I say jokingly because marriage was never something I particularly wanted or felt I needed. I was happy to support the fight for marriage equality, though I didn’t think I’d ever want to use the right myself. My partner later told me how surprised he was that I suggested it, even as a joke.

A year and a half later, we are just married. It was a very simple ceremony. There were just two guests to act as witnesses, no more. No flower arrangements, no seating plan, no rings.

You see the main motivation for me and my partner of nine years to marry is to have the legal benefits and protections of the union; we’re not particularly interested in the ceremonial stuff or in sharing our love with the world. It is personal; it is for us.

Really, the main protections we will get as a married couple (at least in countries that will recognise our union) are a kind of insurance policy that only become relevant in the worst potential moments of our life together.

If one of us is dying in hospital, the other has the right to visit at any time and without question; if we own property together, one of us won’t be forced to leave when the other dies in order to liquidate the dead partner’s assets. Of course there are positive benefits too, such as paying a slightly lower rate of income tax, but that’s not what we’re doing it for.
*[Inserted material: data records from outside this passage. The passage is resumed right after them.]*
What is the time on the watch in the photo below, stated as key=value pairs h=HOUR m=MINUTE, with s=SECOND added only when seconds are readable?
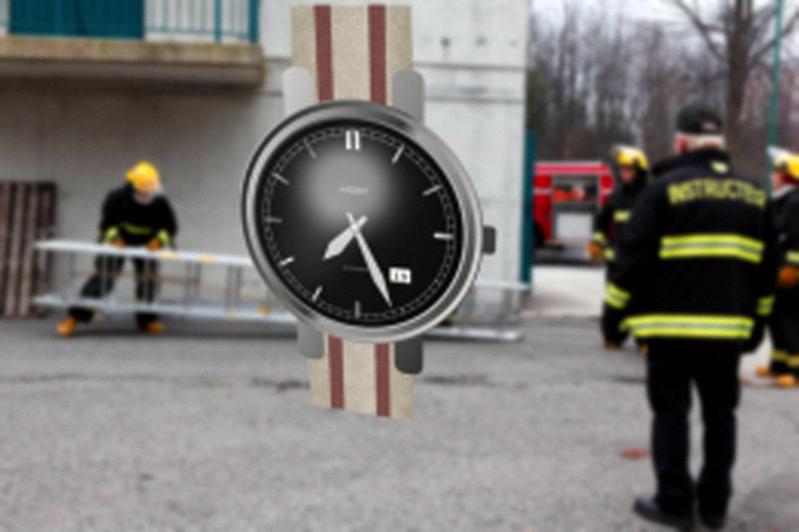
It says h=7 m=26
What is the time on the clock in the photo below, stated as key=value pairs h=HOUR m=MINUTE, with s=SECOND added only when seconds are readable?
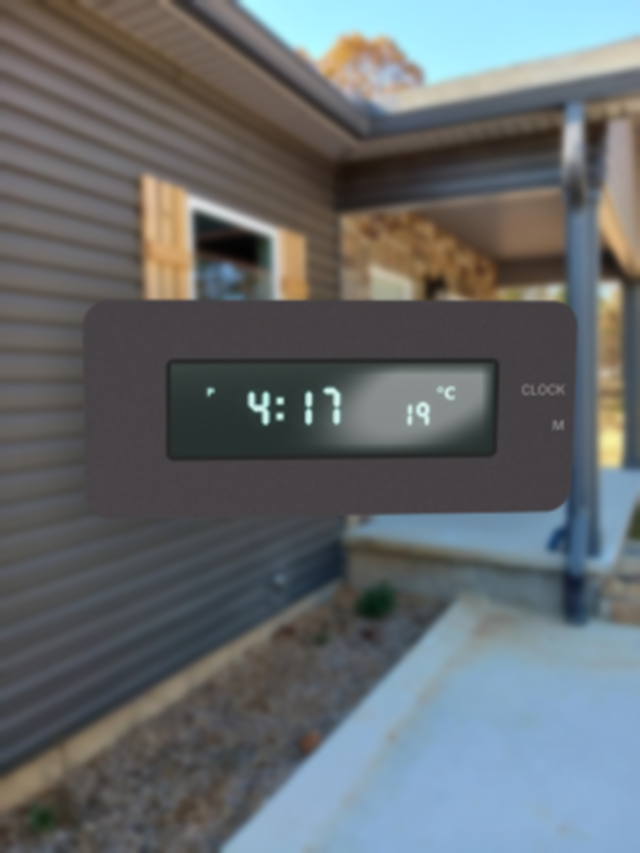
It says h=4 m=17
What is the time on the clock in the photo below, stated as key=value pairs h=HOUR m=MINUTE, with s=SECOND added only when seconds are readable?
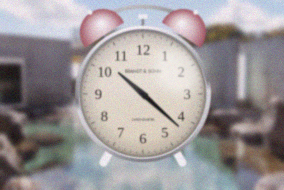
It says h=10 m=22
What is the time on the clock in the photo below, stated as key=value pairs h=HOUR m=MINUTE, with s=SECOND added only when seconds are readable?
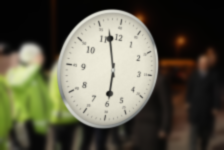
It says h=5 m=57
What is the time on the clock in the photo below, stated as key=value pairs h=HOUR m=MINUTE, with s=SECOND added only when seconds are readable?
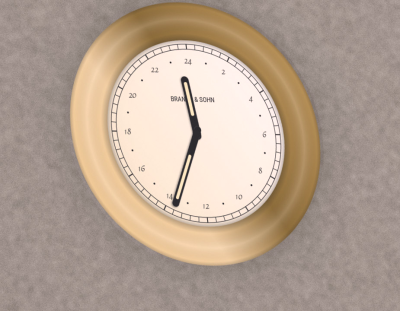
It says h=23 m=34
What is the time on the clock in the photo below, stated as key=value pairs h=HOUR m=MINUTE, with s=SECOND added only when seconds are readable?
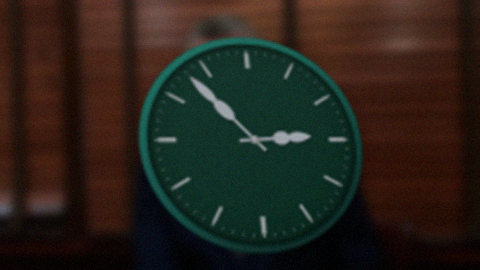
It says h=2 m=53
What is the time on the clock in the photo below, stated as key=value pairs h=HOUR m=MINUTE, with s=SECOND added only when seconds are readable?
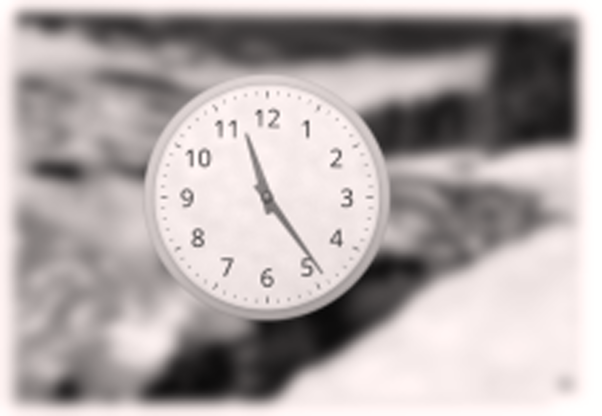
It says h=11 m=24
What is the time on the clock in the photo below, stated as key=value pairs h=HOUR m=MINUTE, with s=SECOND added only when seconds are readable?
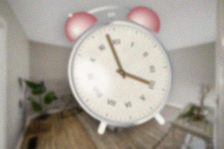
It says h=3 m=58
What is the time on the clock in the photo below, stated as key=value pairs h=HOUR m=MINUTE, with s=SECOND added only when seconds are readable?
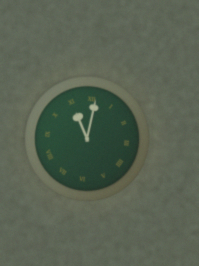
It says h=11 m=1
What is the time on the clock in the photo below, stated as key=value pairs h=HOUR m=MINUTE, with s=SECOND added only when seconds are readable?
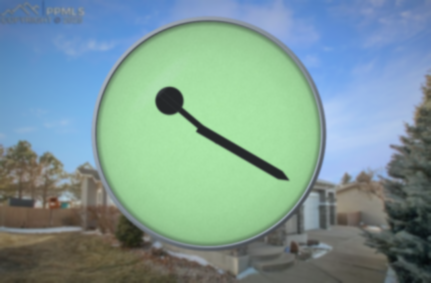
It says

However, it’s not all cold, legalese to me. It took me a while to realise (or perhaps rather, to admit to myself), but there is a part of me that is somewhat sentimental about the whole thing. I will enjoy introducing my partner as my husband, ironically co-opting (and perhaps also simultaneously subverting) the elevated status of couples that are married rather than those that are not.

Though we don’t plan to live in the UK again, I am quite proud to be from a country that has had the sense to introduce marriage equality. I now make the most of that right gratefully, in the hope that future generations of same sex couples who want to marry in the UK will not have to think that they are privileged to be able to do so, because they really aren’t.

If you’re not from a country that has marriage equality (or even if you are) and you have a partner you want to have control of important decisions should you not be able to make them for yourself consider setting up a simple power of attorney, as it will be recognised in almost every country in the world. Also, setting up your wills in such a way that you leave your assets to each other could make things a little easier too.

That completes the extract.